Text to read>
■ ■ ■

# Floundering this year!



## FlounderAssassin (Sep 28, 2007)

How do you think floundering has been this year compared to past years???


----------



## X-Shark (Oct 3, 2007)

To soon to tell. 



2 trips so far this year. Saw 4 fish the 1st night out in 3hrs. 3 of them were 12ins. I don't stick 12in or 13in fish. let'em grow up.



2nd night out, the water clarity was real bad. Plenty of bait in the water and I'm sure the Flounder are there, but if you can't see'em, you can't stick'em. Brother stuck 1 jarhead Mullet.


----------



## FlounderAssassin (Sep 28, 2007)

I was meaning so far this year. but i guess when you have only made 2 trips its kinda hard to tell.


----------



## Flounder9.75 (Sep 28, 2007)

Sucks for me Spring was kinda windy and I've been on a remodel project all summer and now it's windy again:reallycrying:reallycrying


----------



## FlounderAssassin (Sep 28, 2007)

Yeah, that does sound like it sucks!


----------



## Midnight Rider (Sep 30, 2007)

I cant complain. Ive managed to get more than I care to clean on most ocassions. Not like a few years back when I was having those twenty fish nights back to back to back. "2 people in the boat" all and all I have had a good year. Most gigged in one night has been 14 this year. :toast


----------



## FlounderAssassin (Sep 28, 2007)

Must be nice!!!


----------



## FlounderAssassin (Sep 28, 2007)

Well, it seems from the few that have voted that no one is extremely happy with the floundering this year. im just glad that im not the only one that has that opinion.HOPEFULLY next year will be better!!!

■ ■ ■

What to do>
(a) In the floundering forum thread, what is the most fish Midnight Rider says were gigged in one night this year?
(b) Write the next reply in the floundering forum thread, following FlounderAssassin's last post.

Raw data>
■ ■ ■

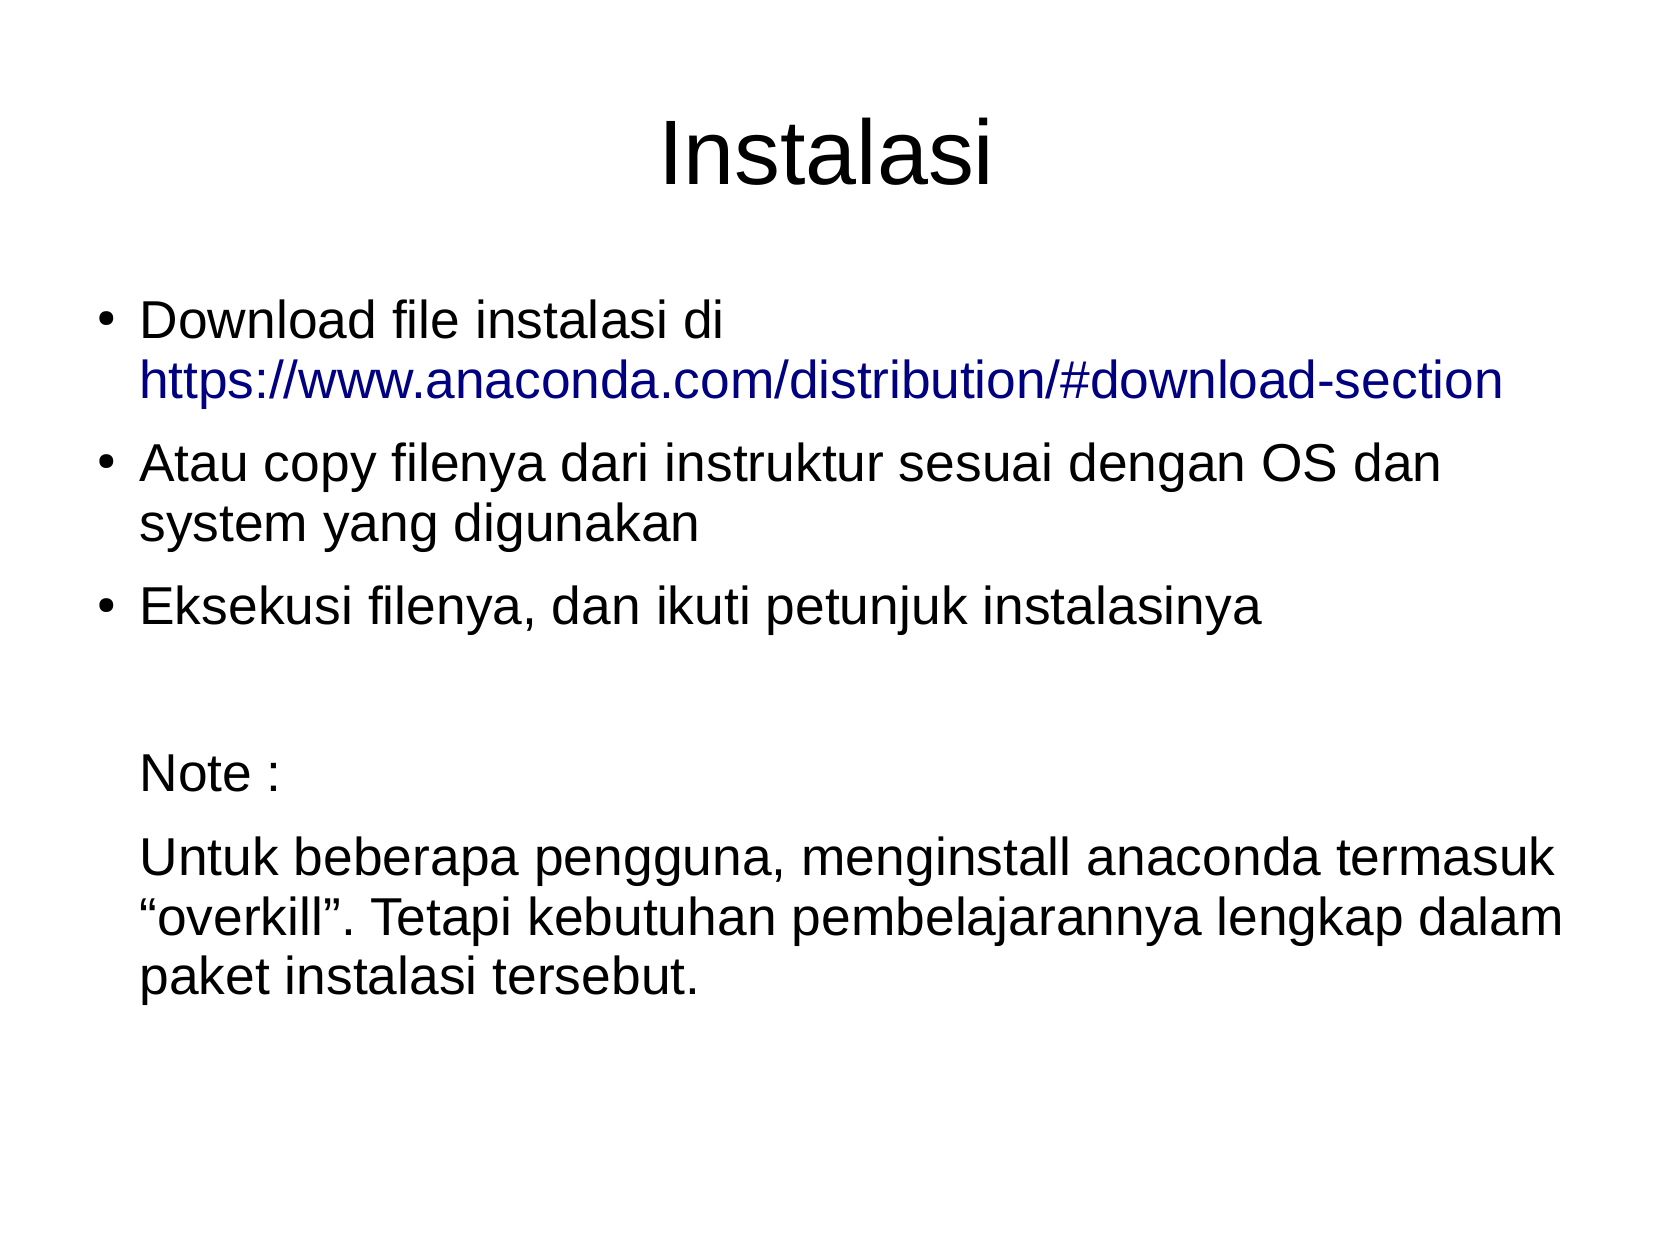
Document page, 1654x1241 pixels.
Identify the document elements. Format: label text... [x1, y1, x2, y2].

■ ■ ■

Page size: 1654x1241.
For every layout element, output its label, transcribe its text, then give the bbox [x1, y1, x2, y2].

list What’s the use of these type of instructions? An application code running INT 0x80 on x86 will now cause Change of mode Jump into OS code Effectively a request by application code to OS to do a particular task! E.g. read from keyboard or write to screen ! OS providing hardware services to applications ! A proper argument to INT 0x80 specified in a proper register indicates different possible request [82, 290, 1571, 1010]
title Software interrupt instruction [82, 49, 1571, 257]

■ ■ ■

Responses by task>
(a) 14

(b)
----------



## Midnight Rider (Sep 30, 2007)

I hope so!!!


----------



## Flounder9.75 (Sep 28, 2007)

> *FlounderAssassin (10/10/2007)*Well, it seems from the few that have voted that no one is extremely happy with the floundering this year. im just glad that im not the only one that has that opinion.HOPEFULLY next year will be better!!!


Hell it ain't over yet Still got about Month to goover this way.


----------



## FlounderAssassin (Sep 28, 2007)

well when i first started this post i meant so far this year but didnt say it that way. i know for me, not speaking for anyone else, but floundering for me just SUCKS!!! cant ever seem to hit it on a good night. oh well...still have the rest of this year and years to come...


----------



## PaleRed (Oct 2, 2007)

Has sucked everytime I have been. I have caught way more flounder than I have gigged this year in the Destin area.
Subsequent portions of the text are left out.